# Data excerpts
..............................

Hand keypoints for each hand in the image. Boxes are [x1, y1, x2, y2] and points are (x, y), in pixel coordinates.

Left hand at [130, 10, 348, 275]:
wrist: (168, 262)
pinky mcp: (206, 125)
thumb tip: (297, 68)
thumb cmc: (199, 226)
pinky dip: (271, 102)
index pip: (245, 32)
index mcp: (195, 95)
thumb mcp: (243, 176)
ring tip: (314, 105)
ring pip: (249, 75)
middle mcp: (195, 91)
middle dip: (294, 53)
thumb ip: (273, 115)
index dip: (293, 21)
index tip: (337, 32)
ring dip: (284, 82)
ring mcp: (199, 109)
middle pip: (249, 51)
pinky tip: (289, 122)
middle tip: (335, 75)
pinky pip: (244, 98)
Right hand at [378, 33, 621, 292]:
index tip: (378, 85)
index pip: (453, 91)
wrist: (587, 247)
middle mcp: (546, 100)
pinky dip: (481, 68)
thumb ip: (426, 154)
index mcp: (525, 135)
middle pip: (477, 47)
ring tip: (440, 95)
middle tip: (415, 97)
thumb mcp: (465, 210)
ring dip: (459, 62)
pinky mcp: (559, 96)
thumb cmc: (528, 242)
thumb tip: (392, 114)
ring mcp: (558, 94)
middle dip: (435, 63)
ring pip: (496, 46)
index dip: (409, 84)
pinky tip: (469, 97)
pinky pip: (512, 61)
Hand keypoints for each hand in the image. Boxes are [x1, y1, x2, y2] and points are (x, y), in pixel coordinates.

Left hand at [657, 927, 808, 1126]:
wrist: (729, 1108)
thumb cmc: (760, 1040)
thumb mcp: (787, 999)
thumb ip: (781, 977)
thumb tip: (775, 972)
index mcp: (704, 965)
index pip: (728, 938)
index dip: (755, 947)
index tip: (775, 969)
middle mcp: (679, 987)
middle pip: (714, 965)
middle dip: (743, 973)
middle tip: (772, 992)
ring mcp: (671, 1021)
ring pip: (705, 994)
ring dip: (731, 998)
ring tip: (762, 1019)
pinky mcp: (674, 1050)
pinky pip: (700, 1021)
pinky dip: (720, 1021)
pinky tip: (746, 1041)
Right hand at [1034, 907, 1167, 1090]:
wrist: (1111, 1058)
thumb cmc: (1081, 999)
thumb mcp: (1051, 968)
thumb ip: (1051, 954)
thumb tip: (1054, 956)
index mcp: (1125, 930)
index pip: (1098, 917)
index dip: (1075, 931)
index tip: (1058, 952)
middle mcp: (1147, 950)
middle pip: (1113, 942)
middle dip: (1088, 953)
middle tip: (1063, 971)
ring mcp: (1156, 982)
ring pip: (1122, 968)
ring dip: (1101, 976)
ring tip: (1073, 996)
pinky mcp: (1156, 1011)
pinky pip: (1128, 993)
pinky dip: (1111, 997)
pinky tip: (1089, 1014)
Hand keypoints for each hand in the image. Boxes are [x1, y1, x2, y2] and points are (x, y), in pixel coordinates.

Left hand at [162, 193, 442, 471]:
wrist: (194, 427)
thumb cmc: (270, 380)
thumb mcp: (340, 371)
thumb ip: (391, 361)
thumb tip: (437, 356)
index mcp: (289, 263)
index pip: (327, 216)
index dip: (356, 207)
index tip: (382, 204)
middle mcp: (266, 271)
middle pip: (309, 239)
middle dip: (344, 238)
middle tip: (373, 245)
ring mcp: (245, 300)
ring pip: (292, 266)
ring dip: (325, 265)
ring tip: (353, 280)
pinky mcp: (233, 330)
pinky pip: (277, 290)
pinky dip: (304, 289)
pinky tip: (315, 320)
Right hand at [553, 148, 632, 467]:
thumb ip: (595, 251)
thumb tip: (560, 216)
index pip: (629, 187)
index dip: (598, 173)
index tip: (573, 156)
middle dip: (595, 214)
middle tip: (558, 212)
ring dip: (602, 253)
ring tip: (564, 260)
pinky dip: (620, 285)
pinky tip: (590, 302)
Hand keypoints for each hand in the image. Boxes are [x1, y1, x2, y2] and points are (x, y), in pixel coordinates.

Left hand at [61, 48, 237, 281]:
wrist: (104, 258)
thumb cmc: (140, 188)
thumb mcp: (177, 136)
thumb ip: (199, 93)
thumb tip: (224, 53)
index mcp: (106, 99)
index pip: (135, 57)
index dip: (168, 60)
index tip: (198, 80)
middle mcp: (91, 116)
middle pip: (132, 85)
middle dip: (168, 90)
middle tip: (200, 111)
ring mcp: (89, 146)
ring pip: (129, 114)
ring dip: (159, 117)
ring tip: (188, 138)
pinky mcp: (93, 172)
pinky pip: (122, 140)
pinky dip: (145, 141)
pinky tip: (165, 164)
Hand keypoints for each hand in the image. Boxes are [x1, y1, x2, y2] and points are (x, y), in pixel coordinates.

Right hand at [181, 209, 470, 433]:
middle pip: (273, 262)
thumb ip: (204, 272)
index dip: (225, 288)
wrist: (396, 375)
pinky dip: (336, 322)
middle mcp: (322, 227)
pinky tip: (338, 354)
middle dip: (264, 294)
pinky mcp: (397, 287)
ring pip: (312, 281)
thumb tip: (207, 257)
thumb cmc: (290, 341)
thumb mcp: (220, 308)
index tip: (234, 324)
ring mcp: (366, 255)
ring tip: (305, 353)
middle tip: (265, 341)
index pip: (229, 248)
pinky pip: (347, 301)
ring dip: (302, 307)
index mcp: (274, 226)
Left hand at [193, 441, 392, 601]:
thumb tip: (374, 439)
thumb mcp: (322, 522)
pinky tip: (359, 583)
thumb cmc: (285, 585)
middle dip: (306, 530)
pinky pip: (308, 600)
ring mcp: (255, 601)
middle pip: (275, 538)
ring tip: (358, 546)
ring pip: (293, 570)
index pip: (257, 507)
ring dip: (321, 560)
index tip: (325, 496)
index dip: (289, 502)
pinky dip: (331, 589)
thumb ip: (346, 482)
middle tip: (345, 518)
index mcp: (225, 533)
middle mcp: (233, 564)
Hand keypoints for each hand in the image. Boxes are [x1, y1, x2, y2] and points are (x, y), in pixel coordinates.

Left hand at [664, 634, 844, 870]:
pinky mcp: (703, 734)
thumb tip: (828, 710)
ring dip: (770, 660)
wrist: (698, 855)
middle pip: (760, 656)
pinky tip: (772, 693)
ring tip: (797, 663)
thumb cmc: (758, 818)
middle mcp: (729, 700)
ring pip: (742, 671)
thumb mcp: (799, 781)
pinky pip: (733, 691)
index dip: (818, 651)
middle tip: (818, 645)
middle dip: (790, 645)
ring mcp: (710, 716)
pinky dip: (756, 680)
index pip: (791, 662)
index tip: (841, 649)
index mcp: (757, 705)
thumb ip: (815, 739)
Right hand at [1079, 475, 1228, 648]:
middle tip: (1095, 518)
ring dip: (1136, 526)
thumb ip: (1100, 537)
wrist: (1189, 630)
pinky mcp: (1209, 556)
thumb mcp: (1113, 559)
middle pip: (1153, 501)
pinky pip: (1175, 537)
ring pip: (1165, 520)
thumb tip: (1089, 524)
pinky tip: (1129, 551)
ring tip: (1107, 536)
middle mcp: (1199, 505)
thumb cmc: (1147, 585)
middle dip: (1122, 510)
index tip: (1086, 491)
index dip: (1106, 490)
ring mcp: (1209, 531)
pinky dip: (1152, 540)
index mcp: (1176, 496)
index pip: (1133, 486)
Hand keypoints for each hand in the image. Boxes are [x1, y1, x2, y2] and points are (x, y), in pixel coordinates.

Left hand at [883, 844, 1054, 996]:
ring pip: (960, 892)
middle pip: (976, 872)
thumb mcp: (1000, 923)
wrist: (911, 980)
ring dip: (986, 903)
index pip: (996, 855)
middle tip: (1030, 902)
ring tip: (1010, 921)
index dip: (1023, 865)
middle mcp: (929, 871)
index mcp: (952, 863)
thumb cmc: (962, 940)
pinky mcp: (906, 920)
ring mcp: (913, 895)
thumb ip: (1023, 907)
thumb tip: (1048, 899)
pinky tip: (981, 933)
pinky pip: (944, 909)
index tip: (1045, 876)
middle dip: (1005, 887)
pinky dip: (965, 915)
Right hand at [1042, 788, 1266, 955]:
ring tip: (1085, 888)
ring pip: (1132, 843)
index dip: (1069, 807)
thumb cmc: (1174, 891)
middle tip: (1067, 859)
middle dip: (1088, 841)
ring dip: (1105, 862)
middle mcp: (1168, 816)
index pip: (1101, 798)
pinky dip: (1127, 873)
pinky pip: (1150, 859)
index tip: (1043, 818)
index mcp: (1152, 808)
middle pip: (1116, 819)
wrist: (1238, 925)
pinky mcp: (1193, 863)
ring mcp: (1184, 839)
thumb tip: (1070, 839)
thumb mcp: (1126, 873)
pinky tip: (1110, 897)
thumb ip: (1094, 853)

..............................

# Exercise objective
Whichever lines of the data include the word "Right", pull them out.

# Expected answer
Right hand at [378, 33, 621, 292]:
Right hand at [1034, 907, 1167, 1090]:
Right hand at [553, 148, 632, 467]:
Right hand at [181, 209, 470, 433]:
Right hand at [1079, 475, 1228, 648]:
Right hand at [1042, 788, 1266, 955]:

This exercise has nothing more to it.